ナインの中から特に不満が聞かれた開催日程
鷹の祭典は毎年7月後半に基本的に行われるが、これにも理由がある。子供たちの夏休みが始まりイベントを仕掛けなくても満員になるのでは?と思われるかもしれないが、じつはチケット販売にかなり苦戦するシーズンだった。長い夏休みを想定したり、お盆期間に遠出したりするなどといった理由から、ファンといえども7月は財布の紐を固くする人が多かったのだ。そこでユニフォーム配布という付加価値をつけたところ、これが大ヒットしたというわけだ。
満員になれば球団は潤う。チーム強化への投資を積極的に行えるのも、鷹の祭典が1つ貢献をしている。また、球場はガラガラよりも満員のほうが特別な雰囲気を味わうことができる。足を運びたくなる空間づくりは、ライト層や新規の球団ファンや野球ファンの獲得にもつながる。これも大きなメリットである。

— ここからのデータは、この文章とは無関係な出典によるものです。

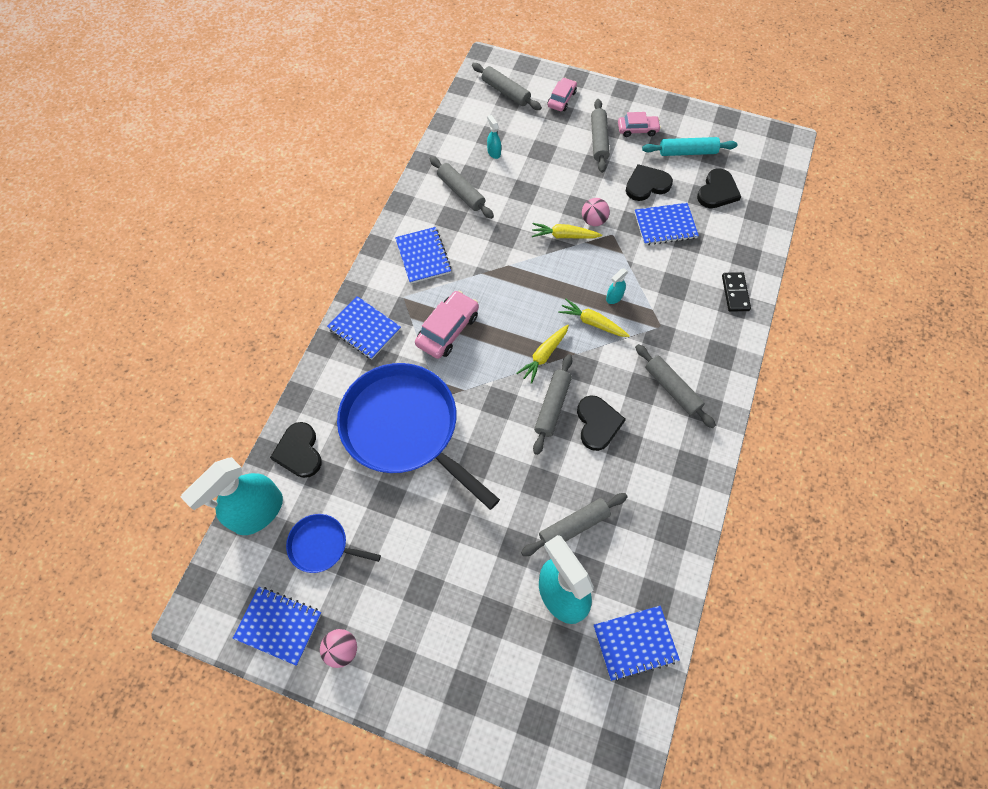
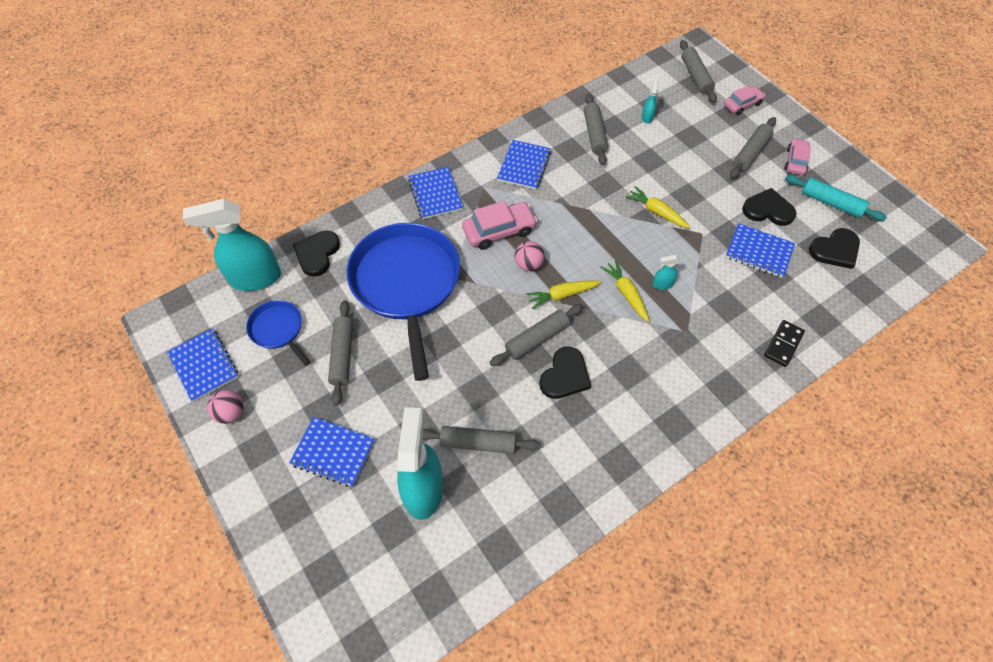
camera: 35 degrees right, 5 degrees down
pink ball [582,198,610,226] -> pink ball moved to [515,241,544,271]
blue notebook [594,606,680,681] -> blue notebook moved to [289,417,375,487]
pink car [618,112,661,137] -> pink car turned 105 degrees counterclockwise [784,138,811,175]
grey rolling pin [635,344,716,428] -> grey rolling pin moved to [328,300,353,406]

レプリカユニフォームを無料配布するという試みはまだ球団が福岡ダイエーホークスだった2004年に始まり、翌2005年のソフトバンク元年から「鷹の祭典」の名がついた。
まもなく20年になる。
夏になれば福岡の街では、あちこちで鷹の祭典ユニフォームを着た人々に出会うことができるのが当たり前になった。バスやタクシーの運転手、駅員、スーパーの店員、はたまたピザの配達員まで。
球場に応援に来たファンはユニフォーム姿のまま街を歩き、小学生はホークスのキャップを被り通学したり遊びに行ったりするのも福岡では珍しくない。

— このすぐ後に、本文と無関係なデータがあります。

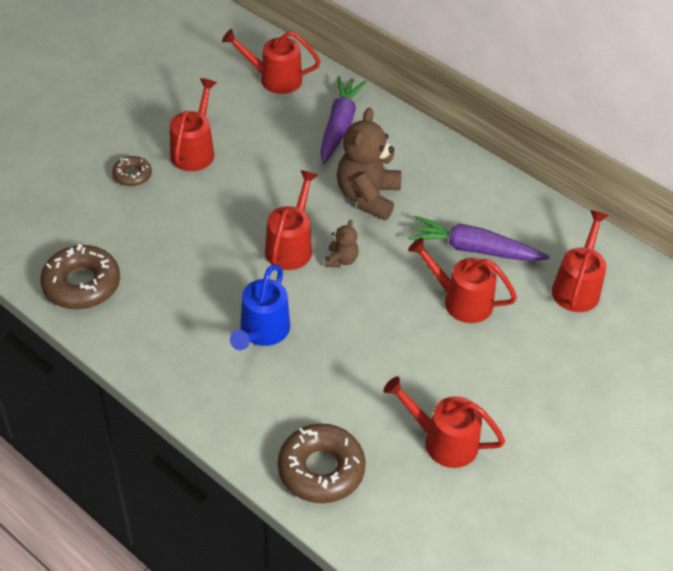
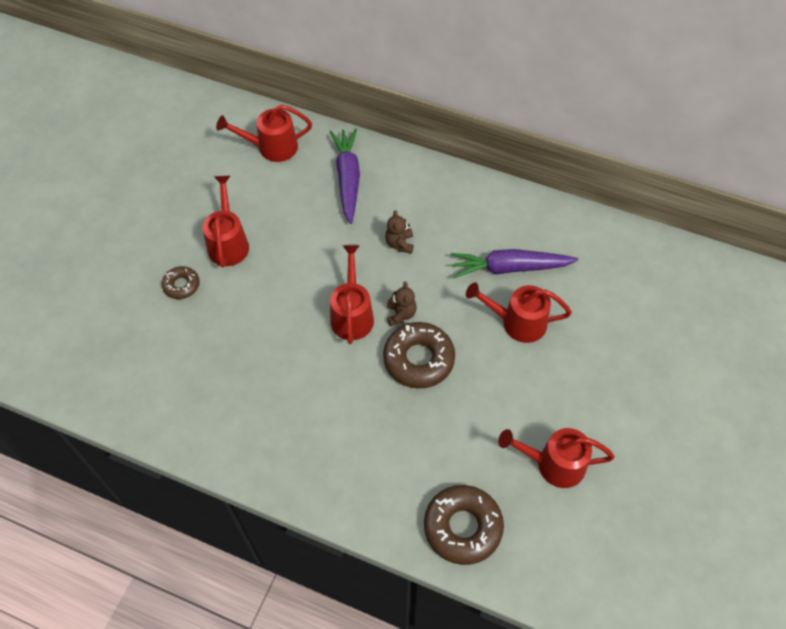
camera: 15 degrees left, 10 degrees up
brown donut [40,244,120,310] -> brown donut moved to [383,322,455,389]
blue watering can [230,265,290,350] -> none
brown teddy bear [337,107,401,220] -> brown teddy bear [385,210,414,254], size x0.49
red watering can [552,210,609,312] -> none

文化だって壊れるのはあっという間。そして壊してしまえば、もう再生はなかなかできない。
鷹の祭典をなくすなんて、そんな勿体ないことをどうして出来ようか。
ただ、今のままでよいのかという問題提起は必要だろう。鷹の祭典はこの2年間の負け越しがクローズアップされるが、じつは2020年シーズンから4年連続で負け越している。かつては鷹の祭典といえば、強いイメージだった。2004年から2015年までは通算34勝13敗で勝率.723を誇っていた。2014年から2015年にかけては「鷹の祭典11連勝」も記録している。
今年、ナインの中から特に不満が聞かれたのが開催日程だ。6月23日~25日にPayPayドームでオリックス戦を行って3試合目の終了後すぐに東京へ移動。26日の月曜日に「鷹の祭典in東京ドーム」を戦った。27日火曜日は移動で、28日水曜日からは再びPayPayドームという流れだった。
7月は、10日月曜日に「鷹の祭典in大阪」が組まれたことで7連戦(福岡3→仙台3→大阪1)に。また、この大阪では西武と対戦したのだが「10日大阪→12日北九州・鷹の祭典→13日福岡」と日々球場を変えての変則3連戦だった。
もちろんプロ野球は興行であり、全国各地のファンへ最高のプレーを届ける使命がある。また、前述したとおり鷹の祭典は球団ビジネスの肝となっているイベントであり、それは選手たちへの年俸として還元もされている。選手側の文句ばかりがまかり通るわけではないものの、たしかに近年は環境とビジネスとバランスの傾き方が変わっているように映らなくもない。現場の意見を取り入れながら、鷹の祭典が未来永劫に発展していく方策を見つけていかなければならないタイミングに来ているのかもしれない。